■ PROBLEM TO SOLVE
Rewrite the stretch from the start of the records through the line containing "زيارة ومباحثات أخوية..", with "عاجلة" replaced by "هامة" and nothing else changed. Leave out the pictures.

Extracted page text data
==*==

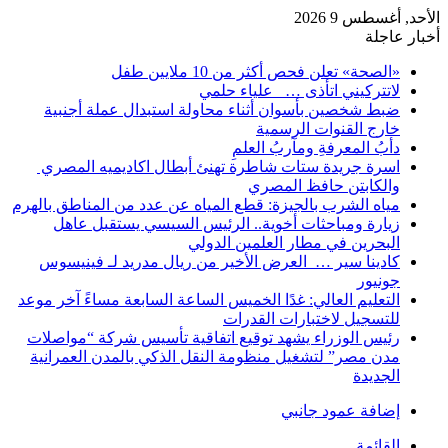
الأحد, أغسطس 9 2026
أخبار عاجلة
«الصحة» تعلن فحص أكثر من 10 ملايين طفل
لاتتركيني اتأذى … علياء حلمي
ضبط شخصين بأسوان أثناء محاولة استبدال عملة أجنبية
خارج القنوات الرسمية
دأبُ المعرفةِ ومآربُ العلمِ
اسرة جريدة ستات شاطرة تهنئ أبطال اكاديميه المصري
والكابتن حافظ المصري
مياه الشرب بالجيزة: قطع المياه عن عدد من المناطق بالهرم
زيارة ومباحثات أخوية.. الرئيس السيسي يستقبل عاهل
البحرين في مطار العلمين الدولي
كادينا سير … العرض الأخير من ريال مدريد لـ فينيسوس
جونيور
التعليم العالي: غدًا الخميس الساعة السابعة مساءً آخر موعد
للتسجيل لاختبارات القدرات
رئيس الوزراء يشهد توقيع اتفاقية تأسيس شركة “مواصلات
مدن مصر” لتشغيل منظومة النقل الذكي بالمدن العمرانية
الجديدة
إضافة عمود جانبي
القائمة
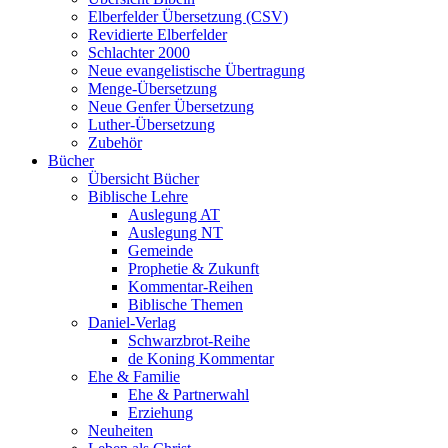
Elberfelder Übersetzung (CSV)
Revidierte Elberfelder
Schlachter 2000
Neue evangelistische Übertragung
Menge-Übersetzung
Neue Genfer Übersetzung
Luther-Übersetzung
Zubehör
Bücher
Übersicht Bücher
Biblische Lehre
Auslegung AT
Auslegung NT
Gemeinde
Prophetie & Zukunft
Kommentar-Reihen
Biblische Themen
Daniel-Verlag
Schwarzbrot-Reihe
de Koning Kommentar
Ehe & Familie
Ehe & Partnerwahl
Erziehung
Neuheiten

==*==

■ RESULT OF THIS TASK
الأحد, أغسطس 9 2026
أخبار هامة
«الصحة» تعلن فحص أكثر من 10 ملايين طفل
لاتتركيني اتأذى … علياء حلمي
ضبط شخصين بأسوان أثناء محاولة استبدال عملة أجنبية
خارج القنوات الرسمية
دأبُ المعرفةِ ومآربُ العلمِ
اسرة جريدة ستات شاطرة تهنئ أبطال اكاديميه المصري
والكابتن حافظ المصري
مياه الشرب بالجيزة: قطع المياه عن عدد من المناطق بالهرم
زيارة ومباحثات أخوية.. الرئيس السيسي يستقبل عاهل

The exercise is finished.